What is needed
Render the listing below as a Markdown table with the columns "No." and "Text," one row per line, numbered in order and skipping blank lines. Begin at the first line of the listing and stop after the line that contains "ownership and accountability.", including both ends.

Record set
····················

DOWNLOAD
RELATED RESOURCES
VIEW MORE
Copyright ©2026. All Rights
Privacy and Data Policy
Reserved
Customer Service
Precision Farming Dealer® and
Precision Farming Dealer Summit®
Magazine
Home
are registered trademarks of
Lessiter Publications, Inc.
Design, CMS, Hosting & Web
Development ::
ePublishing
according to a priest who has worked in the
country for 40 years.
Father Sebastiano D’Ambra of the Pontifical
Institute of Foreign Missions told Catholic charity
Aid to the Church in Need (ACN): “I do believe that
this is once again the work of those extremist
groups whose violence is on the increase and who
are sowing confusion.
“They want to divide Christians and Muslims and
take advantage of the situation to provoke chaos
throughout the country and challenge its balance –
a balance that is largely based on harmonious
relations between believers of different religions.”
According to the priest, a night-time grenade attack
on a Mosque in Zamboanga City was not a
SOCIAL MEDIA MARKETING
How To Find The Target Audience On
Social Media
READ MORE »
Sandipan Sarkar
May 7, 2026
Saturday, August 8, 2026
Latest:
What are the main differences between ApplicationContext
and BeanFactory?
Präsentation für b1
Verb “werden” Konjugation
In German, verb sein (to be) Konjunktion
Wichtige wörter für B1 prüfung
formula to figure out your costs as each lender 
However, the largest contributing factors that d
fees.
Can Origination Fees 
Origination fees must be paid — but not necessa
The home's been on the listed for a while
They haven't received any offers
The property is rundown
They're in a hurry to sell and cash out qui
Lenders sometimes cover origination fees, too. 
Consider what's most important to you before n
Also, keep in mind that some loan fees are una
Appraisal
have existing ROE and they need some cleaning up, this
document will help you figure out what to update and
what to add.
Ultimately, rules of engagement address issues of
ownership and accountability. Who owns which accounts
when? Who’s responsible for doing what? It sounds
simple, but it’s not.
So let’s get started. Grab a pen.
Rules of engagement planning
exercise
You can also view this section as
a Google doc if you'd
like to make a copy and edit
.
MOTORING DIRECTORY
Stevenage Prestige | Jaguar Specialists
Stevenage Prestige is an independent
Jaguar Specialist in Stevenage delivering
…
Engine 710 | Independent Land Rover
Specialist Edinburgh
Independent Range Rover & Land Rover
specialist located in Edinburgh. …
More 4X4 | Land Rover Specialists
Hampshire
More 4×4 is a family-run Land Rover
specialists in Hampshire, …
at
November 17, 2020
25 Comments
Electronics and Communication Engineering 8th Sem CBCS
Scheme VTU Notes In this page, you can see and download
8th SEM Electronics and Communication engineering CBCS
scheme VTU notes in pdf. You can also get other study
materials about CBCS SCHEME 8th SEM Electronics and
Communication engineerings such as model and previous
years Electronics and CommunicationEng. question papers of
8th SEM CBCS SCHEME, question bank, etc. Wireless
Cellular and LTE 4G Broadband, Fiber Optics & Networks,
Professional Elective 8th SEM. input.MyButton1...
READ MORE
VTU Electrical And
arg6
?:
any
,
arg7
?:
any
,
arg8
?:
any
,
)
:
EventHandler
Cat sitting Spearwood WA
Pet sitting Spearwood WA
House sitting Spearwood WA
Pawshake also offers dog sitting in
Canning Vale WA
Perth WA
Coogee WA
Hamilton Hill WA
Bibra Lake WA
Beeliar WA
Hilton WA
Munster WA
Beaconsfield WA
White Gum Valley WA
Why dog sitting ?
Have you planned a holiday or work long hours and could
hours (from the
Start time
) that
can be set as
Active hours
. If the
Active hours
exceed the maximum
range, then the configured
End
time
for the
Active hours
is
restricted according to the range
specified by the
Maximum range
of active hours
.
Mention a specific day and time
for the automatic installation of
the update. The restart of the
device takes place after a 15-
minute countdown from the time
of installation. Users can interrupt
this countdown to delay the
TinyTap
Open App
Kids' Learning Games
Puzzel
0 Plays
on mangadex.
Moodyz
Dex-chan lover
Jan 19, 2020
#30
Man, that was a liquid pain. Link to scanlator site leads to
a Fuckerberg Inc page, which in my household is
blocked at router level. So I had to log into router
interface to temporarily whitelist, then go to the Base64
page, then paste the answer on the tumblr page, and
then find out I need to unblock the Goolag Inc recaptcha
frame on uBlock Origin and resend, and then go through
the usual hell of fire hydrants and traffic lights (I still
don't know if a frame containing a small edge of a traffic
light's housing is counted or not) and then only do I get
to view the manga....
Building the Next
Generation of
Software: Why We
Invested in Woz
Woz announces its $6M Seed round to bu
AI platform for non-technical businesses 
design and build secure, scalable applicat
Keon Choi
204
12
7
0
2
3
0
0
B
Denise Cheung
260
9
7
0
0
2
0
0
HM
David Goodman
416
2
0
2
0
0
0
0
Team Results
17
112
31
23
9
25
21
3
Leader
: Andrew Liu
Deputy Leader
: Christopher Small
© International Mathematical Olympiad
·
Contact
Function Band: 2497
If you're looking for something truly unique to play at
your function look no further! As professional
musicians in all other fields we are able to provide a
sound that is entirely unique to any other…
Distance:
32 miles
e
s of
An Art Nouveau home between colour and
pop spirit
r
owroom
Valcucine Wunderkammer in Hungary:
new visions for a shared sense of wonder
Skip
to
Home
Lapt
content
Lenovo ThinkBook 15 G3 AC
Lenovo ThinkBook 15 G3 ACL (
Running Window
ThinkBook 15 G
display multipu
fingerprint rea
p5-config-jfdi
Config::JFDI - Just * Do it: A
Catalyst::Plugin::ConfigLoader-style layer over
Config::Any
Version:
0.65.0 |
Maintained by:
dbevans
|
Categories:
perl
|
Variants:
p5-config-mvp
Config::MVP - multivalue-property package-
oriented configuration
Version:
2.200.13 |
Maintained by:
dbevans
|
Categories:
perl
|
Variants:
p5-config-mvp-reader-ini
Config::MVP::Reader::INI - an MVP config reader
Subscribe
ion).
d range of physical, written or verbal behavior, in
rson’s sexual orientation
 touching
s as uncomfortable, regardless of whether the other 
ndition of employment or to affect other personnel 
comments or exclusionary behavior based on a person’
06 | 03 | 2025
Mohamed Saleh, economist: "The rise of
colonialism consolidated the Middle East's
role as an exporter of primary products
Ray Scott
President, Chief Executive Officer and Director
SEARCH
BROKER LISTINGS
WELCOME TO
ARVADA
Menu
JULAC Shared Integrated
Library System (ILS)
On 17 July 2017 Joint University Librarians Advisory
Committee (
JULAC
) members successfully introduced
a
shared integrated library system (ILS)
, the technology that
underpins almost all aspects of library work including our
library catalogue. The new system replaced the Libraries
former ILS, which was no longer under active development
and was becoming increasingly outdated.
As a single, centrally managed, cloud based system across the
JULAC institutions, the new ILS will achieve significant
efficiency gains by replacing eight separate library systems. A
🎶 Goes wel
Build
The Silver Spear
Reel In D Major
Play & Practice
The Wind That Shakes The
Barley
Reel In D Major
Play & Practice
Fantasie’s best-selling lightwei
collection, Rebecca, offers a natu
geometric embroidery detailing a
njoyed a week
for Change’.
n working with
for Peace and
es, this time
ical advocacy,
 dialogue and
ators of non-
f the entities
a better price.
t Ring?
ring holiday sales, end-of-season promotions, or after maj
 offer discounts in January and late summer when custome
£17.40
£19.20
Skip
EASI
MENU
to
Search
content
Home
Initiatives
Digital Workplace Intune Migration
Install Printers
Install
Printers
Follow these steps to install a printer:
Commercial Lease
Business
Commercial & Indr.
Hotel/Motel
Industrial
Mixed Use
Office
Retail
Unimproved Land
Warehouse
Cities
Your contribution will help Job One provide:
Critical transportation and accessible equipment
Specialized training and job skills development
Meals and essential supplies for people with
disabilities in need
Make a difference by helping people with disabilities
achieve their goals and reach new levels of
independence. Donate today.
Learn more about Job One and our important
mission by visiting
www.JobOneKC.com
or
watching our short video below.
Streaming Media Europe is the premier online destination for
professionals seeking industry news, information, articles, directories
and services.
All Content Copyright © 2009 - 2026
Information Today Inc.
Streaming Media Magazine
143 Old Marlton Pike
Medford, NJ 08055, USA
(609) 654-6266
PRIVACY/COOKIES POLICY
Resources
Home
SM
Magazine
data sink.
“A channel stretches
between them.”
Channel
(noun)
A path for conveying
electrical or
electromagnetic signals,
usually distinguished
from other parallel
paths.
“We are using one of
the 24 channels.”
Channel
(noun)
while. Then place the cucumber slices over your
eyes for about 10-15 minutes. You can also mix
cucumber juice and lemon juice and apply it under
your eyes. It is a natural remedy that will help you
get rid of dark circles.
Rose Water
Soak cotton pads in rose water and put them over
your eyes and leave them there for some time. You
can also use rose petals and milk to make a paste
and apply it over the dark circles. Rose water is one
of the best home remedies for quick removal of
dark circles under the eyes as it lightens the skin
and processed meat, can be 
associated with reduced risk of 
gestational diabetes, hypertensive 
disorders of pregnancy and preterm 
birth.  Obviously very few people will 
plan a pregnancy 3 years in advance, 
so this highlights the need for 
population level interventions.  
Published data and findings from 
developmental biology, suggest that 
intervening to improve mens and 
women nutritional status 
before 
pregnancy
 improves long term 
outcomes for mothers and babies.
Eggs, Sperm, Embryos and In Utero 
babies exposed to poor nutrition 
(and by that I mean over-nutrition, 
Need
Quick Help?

····················

Written response
| No. | Text |
|---|---|
| 1 | DOWNLOAD |
| 2 | RELATED RESOURCES |
| 3 | VIEW MORE |
| 4 | Copyright ©2026. All Rights |
| 5 | Privacy and Data Policy |
| 6 | Reserved |
| 7 | Customer Service |
| 8 | Precision Farming Dealer® and |
| 9 | Precision Farming Dealer Summit® |
| 10 | Magazine |
| 11 | Home |
| 12 | are registered trademarks of |
| 13 | Lessiter Publications, Inc. |
| 14 | Design, CMS, Hosting & Web |
| 15 | Development :: |
| 16 | ePublishing |
| 17 | according to a priest who has worked in the |
| 18 | country for 40 years. |
| 19 | Father Sebastiano D’Ambra of the Pontifical |
| 20 | Institute of Foreign Missions told Catholic charity |
| 21 | Aid to the Church in Need (ACN): “I do believe that |
| 22 | this is once again the work of those extremist |
| 23 | groups whose violence is on the increase and who |
| 24 | are sowing confusion. |
| 25 | “They want to divide Christians and Muslims and |
| 26 | take advantage of the situation to provoke chaos |
| 27 | throughout the country and challenge its balance – |
| 28 | a balance that is largely based on harmonious |
| 29 | relations between believers of different religions.” |
| 30 | According to the priest, a night-time grenade attack |
| 31 | on a Mosque in Zamboanga City was not a |
| 32 | SOCIAL MEDIA MARKETING |
| 33 | How To Find The Target Audience On |
| 34 | Social Media |
| 35 | READ MORE » |
| 36 | Sandipan Sarkar |
| 37 | May 7, 2026 |
| 38 | Saturday, August 8, 2026 |
| 39 | Latest: |
| 40 | What are the main differences between ApplicationContext |
| 41 | and BeanFactory? |
| 42 | Präsentation für b1 |
| 43 | Verb “werden” Konjugation |
| 44 | In German, verb sein (to be) Konjunktion |
| 45 | Wichtige wörter für B1 prüfung |
| 46 | formula to figure out your costs as each lender  |
| 47 | However, the largest contributing factors that d |
| 48 | fees. |
| 49 | Can Origination Fees  |
| 50 | Origination fees must be paid — but not necessa |
| 51 | The home's been on the listed for a while |
| 52 | They haven't received any offers |
| 53 | The property is rundown |
| 54 | They're in a hurry to sell and cash out qui |
| 55 | Lenders sometimes cover origination fees, too.  |
| 56 | Consider what's most important to you before n |
| 57 | Also, keep in mind that some loan fees are una |
| 58 | Appraisal |
| 59 | have existing ROE and they need some cleaning up, this |
| 60 | document will help you figure out what to update and |
| 61 | what to add. |
| 62 | Ultimately, rules of engagement address issues of |
| 63 | ownership and accountability. Who owns which accounts |